ODH Logo

gzip to raw monthly data

This notebook handles the .gz files downloaded by "collect_data.ipynb" by checking the local data directory's 'raw/fedora-devel-list' for any .gz files that do not have a corresponding *.mbox file, and then unzips them.

The unziped files are only stored locally to be consumed by the preprocessing notebooks to prevent pushing and pulling the raw datasets to and from Ceph.

Note: This notebook should be used in automation.

[15]
import gzip
import shutil
import os
from pathlib import Path
from dotenv import load_dotenv

load_dotenv("../../.env")
True
[16]
BASE_PATH = os.getenv("LOCAL_DATA_PATH", "../../data")
path = Path(BASE_PATH).joinpath("raw/fedora-devel-list")

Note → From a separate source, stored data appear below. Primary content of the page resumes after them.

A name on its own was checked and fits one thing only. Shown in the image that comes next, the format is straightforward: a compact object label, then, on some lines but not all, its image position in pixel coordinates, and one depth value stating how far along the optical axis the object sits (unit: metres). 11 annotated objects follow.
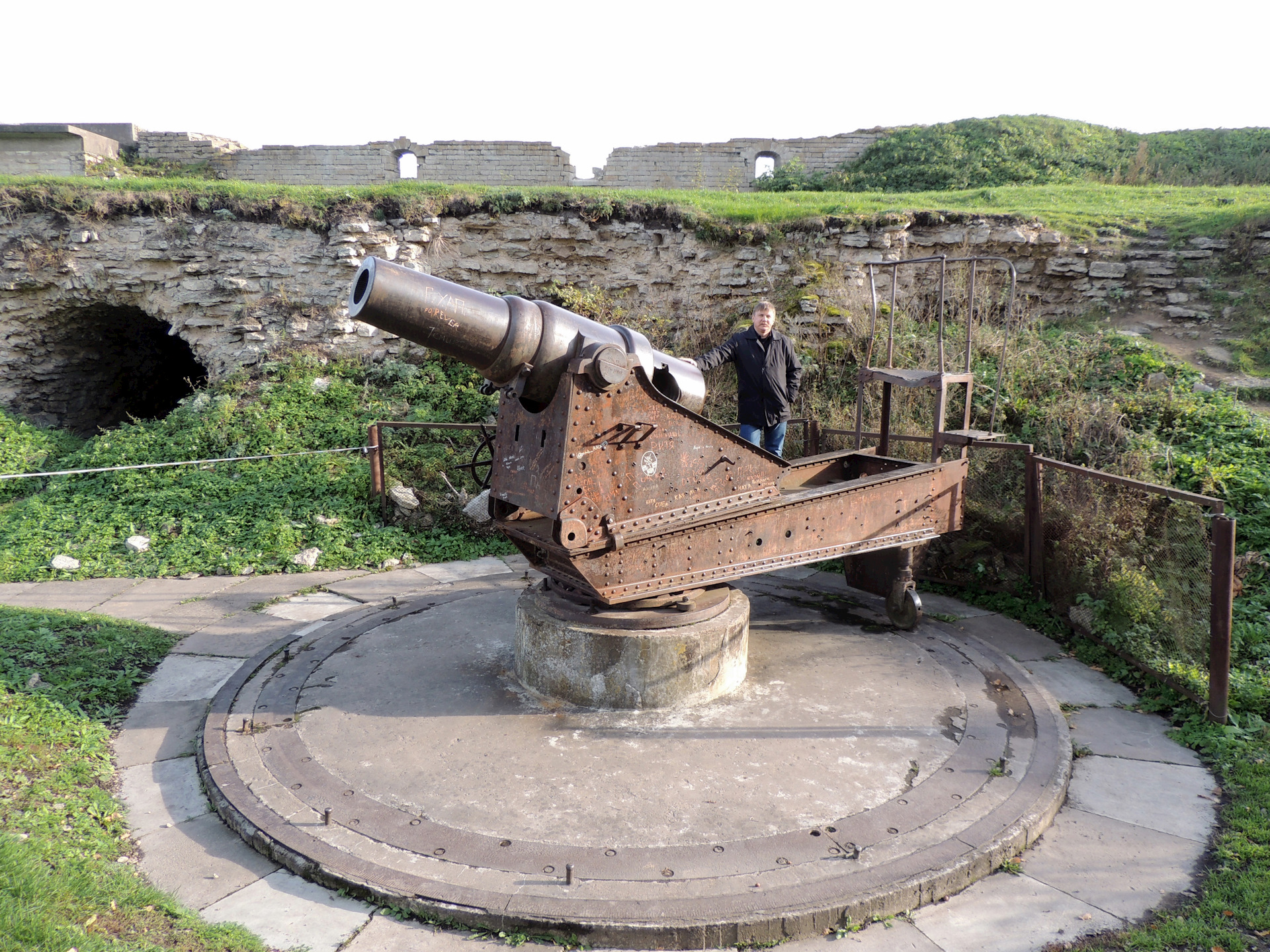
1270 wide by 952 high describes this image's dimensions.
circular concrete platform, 2.81
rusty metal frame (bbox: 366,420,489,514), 7.72
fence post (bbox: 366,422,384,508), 7.72
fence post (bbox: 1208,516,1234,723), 4.12
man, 6.29
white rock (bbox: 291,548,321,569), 6.92
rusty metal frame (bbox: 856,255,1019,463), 5.01
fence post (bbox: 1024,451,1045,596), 5.77
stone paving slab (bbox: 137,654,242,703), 4.53
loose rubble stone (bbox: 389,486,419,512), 7.71
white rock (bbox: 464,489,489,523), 7.14
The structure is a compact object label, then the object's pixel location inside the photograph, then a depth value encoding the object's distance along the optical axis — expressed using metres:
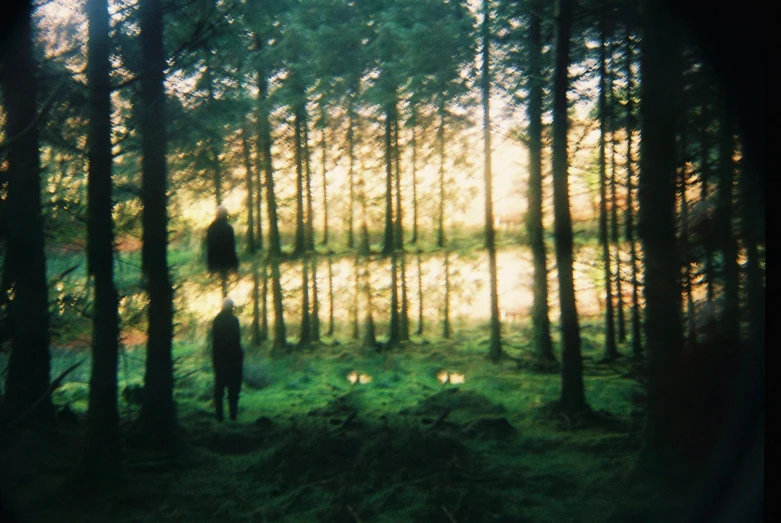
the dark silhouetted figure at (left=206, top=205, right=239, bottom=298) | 10.81
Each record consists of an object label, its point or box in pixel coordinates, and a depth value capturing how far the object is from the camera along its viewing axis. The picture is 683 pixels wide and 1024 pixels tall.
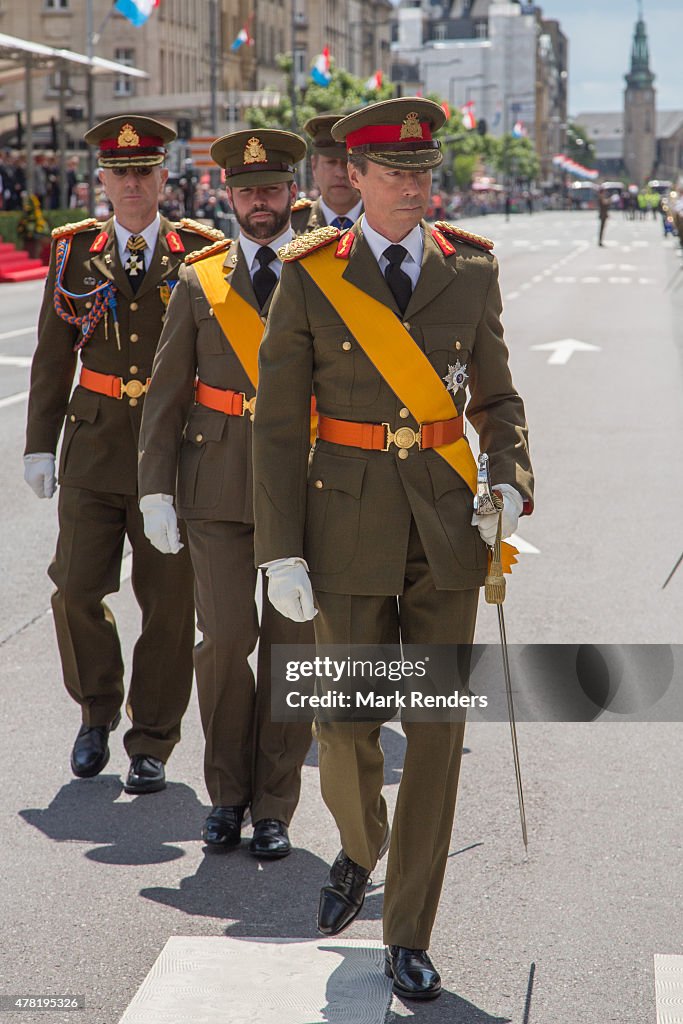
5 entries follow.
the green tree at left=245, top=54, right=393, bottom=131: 79.75
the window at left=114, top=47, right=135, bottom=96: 76.12
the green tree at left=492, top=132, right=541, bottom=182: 147.50
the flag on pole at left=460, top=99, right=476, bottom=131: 93.88
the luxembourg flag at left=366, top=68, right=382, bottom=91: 71.98
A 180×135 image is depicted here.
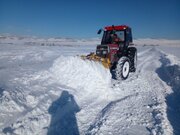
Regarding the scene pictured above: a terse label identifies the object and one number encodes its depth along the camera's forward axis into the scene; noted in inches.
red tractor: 208.1
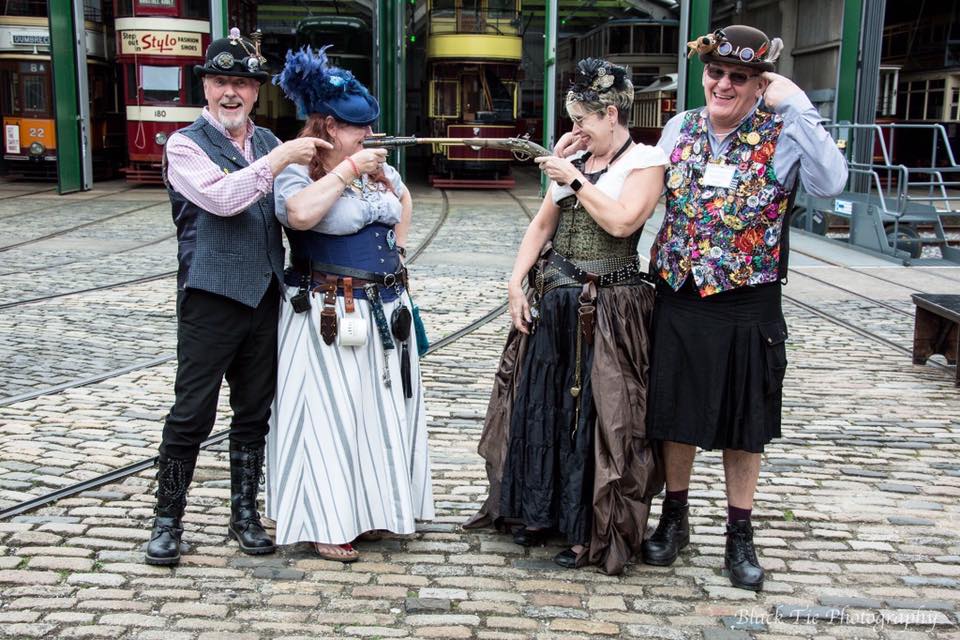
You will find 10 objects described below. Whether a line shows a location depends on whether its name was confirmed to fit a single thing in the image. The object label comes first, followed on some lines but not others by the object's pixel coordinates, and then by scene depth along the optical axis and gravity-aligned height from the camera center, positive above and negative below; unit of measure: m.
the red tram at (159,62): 19.22 +1.31
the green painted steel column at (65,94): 18.62 +0.67
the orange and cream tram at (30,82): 20.28 +0.95
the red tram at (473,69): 21.00 +1.37
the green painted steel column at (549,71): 20.16 +1.31
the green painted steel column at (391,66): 20.69 +1.45
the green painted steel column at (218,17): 18.34 +2.04
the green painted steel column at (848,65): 17.77 +1.31
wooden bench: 7.20 -1.31
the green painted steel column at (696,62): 19.16 +1.43
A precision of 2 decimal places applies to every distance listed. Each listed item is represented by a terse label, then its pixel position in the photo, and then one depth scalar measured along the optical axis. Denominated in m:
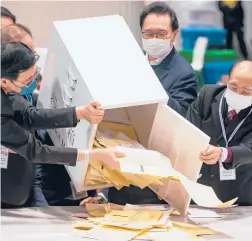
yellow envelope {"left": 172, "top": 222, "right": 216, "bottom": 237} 4.48
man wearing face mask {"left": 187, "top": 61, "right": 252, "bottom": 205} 4.84
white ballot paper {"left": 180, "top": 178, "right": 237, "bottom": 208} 4.55
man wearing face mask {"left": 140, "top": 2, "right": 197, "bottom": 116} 5.02
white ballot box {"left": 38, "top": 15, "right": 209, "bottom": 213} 4.60
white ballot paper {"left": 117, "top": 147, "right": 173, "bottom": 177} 4.51
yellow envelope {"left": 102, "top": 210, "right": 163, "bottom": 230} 4.48
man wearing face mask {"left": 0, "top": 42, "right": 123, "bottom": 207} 4.48
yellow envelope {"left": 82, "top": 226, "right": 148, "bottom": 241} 4.37
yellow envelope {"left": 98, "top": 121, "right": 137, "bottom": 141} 4.91
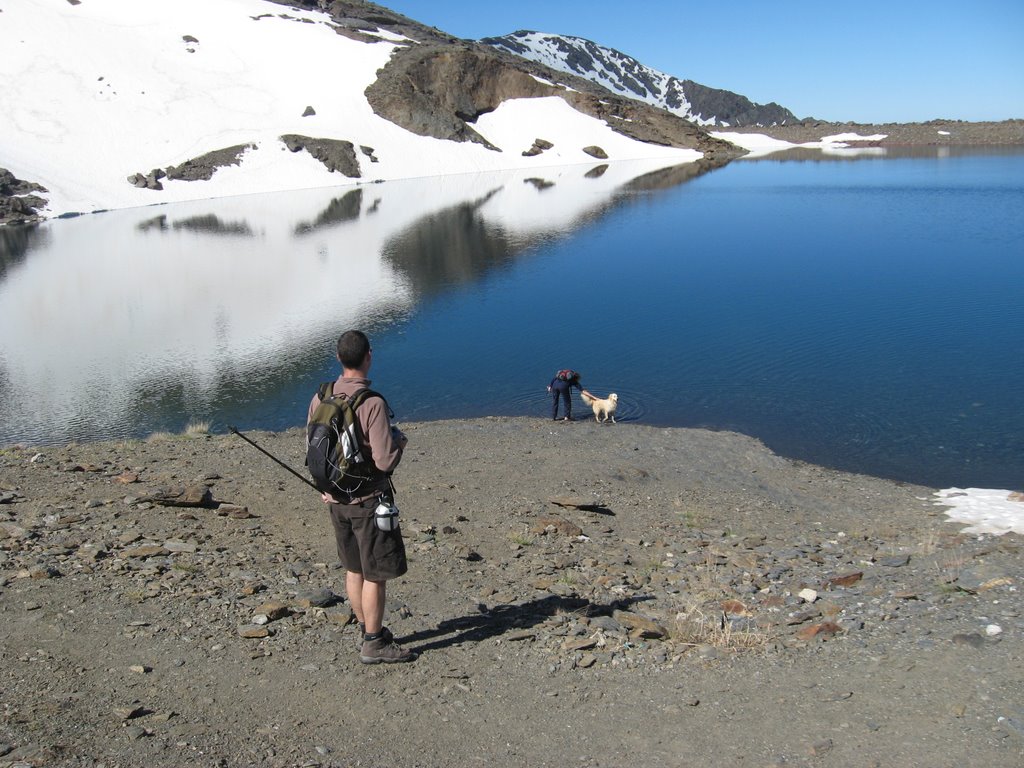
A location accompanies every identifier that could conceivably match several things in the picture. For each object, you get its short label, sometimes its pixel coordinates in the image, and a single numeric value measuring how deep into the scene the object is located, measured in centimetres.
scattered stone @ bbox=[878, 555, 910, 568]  914
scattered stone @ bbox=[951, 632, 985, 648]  677
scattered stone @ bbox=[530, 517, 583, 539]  980
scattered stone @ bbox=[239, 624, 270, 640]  657
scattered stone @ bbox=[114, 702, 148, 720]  516
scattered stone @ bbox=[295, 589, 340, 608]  720
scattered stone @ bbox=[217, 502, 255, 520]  948
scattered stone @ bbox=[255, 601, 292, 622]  689
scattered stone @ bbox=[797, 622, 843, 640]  709
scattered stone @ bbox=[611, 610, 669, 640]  697
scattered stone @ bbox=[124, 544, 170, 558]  796
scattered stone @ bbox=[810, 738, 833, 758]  521
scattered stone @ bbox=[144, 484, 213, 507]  960
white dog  1762
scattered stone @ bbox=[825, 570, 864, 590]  845
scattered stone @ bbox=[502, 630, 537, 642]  692
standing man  589
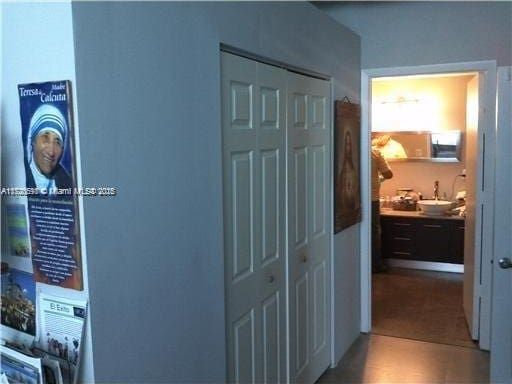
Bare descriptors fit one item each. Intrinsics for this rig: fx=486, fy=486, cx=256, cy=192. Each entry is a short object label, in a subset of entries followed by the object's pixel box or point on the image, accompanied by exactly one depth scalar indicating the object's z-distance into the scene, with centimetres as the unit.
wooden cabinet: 544
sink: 546
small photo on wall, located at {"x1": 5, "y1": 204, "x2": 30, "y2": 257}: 153
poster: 137
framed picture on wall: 332
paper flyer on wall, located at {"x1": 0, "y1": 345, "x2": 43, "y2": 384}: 138
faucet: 584
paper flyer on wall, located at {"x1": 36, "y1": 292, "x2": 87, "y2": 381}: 142
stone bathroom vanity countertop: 542
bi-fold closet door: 216
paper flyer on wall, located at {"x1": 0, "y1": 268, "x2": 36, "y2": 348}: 153
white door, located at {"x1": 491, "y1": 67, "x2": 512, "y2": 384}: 266
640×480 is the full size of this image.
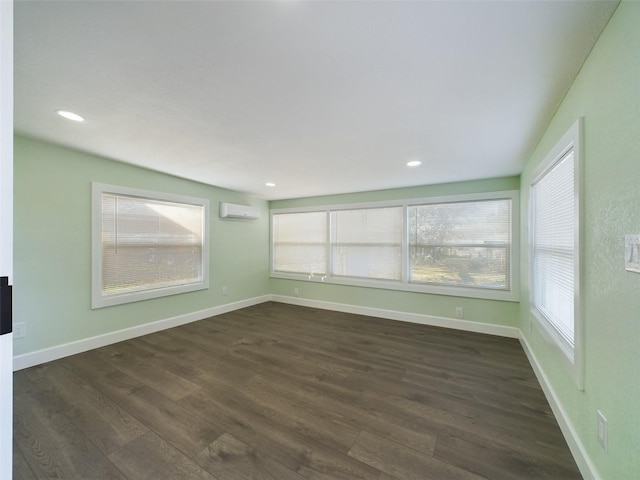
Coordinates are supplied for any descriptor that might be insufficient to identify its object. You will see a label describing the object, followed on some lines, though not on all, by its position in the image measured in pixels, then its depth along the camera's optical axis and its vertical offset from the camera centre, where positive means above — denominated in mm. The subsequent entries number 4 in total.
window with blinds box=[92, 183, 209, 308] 3078 -81
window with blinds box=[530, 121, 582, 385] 1501 -91
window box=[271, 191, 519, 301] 3580 -101
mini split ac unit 4482 +530
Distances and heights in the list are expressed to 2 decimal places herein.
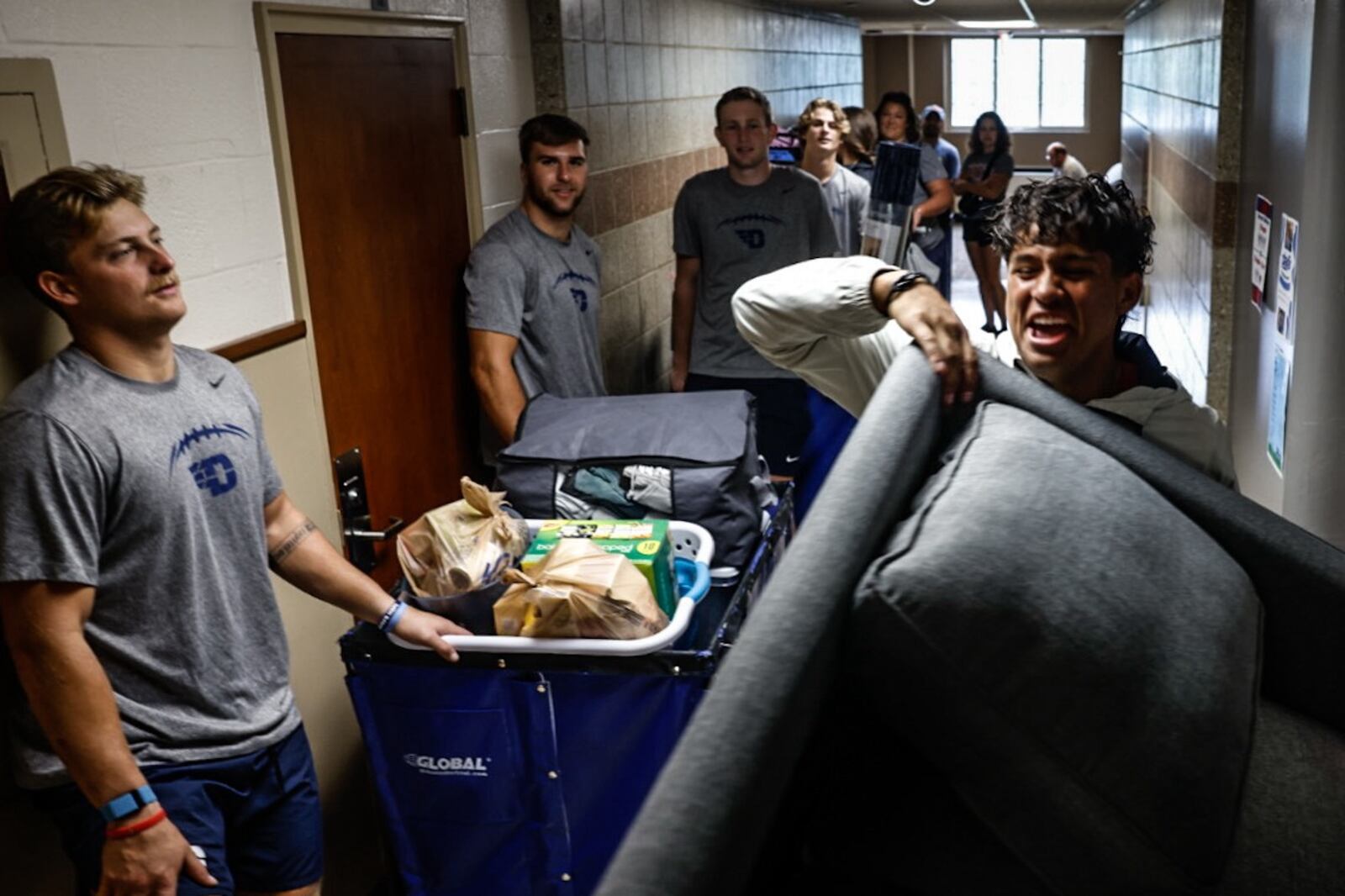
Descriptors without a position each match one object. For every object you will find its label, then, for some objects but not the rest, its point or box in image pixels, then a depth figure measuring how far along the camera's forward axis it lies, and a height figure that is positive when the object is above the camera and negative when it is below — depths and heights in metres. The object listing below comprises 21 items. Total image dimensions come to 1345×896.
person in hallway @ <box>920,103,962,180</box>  9.52 -0.39
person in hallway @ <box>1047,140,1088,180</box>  11.49 -0.61
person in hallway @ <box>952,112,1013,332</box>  8.44 -0.68
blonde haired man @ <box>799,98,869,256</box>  4.91 -0.27
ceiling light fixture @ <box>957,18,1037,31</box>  12.82 +0.71
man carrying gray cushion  1.62 -0.29
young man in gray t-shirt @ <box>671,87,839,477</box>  4.27 -0.46
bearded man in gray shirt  3.31 -0.46
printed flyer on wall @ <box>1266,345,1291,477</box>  2.86 -0.76
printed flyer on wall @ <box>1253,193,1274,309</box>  3.21 -0.43
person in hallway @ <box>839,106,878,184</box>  6.52 -0.23
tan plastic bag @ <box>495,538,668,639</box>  2.14 -0.81
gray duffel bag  2.50 -0.67
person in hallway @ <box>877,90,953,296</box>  7.24 -0.55
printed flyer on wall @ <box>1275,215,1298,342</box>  2.79 -0.46
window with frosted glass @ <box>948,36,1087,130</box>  18.03 +0.14
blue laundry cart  2.20 -1.10
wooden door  2.82 -0.30
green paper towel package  2.23 -0.75
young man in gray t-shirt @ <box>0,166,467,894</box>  1.69 -0.61
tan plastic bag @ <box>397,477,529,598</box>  2.27 -0.75
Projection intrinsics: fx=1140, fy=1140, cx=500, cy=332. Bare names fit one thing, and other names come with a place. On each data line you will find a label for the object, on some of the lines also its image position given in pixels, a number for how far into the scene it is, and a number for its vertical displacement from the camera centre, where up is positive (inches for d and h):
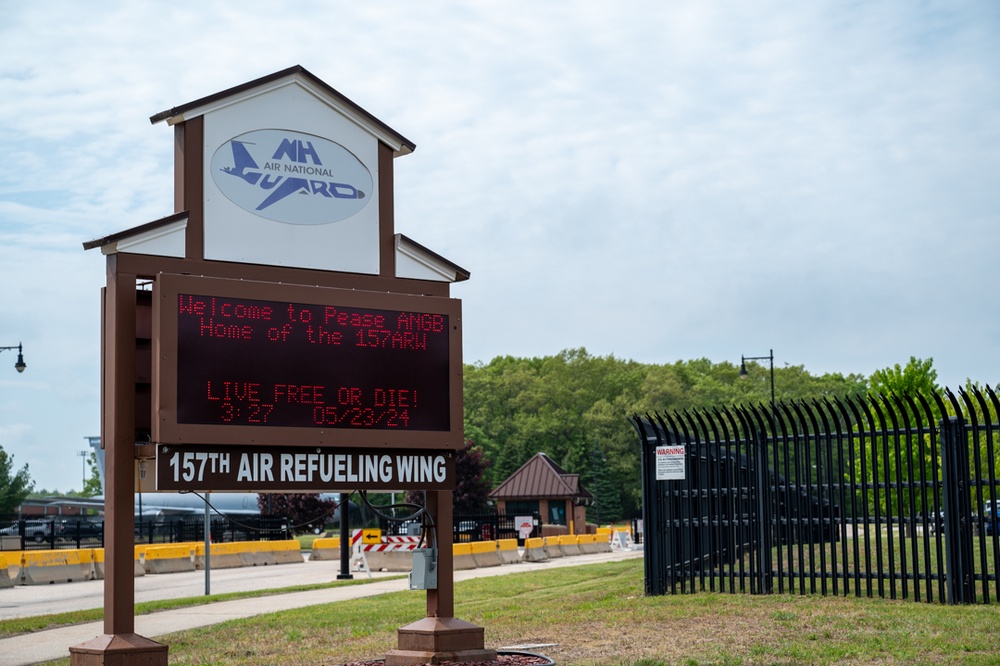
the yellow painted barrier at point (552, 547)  1376.6 -133.2
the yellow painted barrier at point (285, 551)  1353.3 -130.0
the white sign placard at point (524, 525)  1566.2 -119.9
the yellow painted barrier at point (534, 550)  1321.4 -130.5
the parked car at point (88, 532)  1542.9 -124.1
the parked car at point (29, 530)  2142.0 -165.7
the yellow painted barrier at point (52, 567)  1074.1 -116.6
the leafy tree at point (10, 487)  3208.7 -118.4
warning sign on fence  597.6 -14.0
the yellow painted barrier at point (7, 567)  1051.3 -112.1
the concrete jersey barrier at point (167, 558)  1196.5 -122.0
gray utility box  437.1 -50.6
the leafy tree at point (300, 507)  2113.7 -121.0
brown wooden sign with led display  366.6 +36.4
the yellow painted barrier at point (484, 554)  1220.5 -124.0
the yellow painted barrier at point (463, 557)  1177.4 -122.2
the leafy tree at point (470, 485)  2460.6 -98.6
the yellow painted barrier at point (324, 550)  1433.3 -137.0
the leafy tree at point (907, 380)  1483.8 +75.3
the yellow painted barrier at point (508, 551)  1293.1 -128.8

# check for gz that don't have a corresponding mbox
gzs_names = set([x.name for x in list(path.glob("*.gz"))])
mbox_names = set([x.name + ".gz" for x in list(path.glob("*.mbox"))])
gzs = list(gzs_names.difference(mbox_names))
[]
[12]
# unzip and save each file locally.
for mail in gzs:
    with gzip.open(path.joinpath(mail), "rb") as f_in:
        with open(path.joinpath(mail[:-3]), "wb") as f_out:
            print(mail[:-3])
            shutil.copyfileobj(f_in, f_out)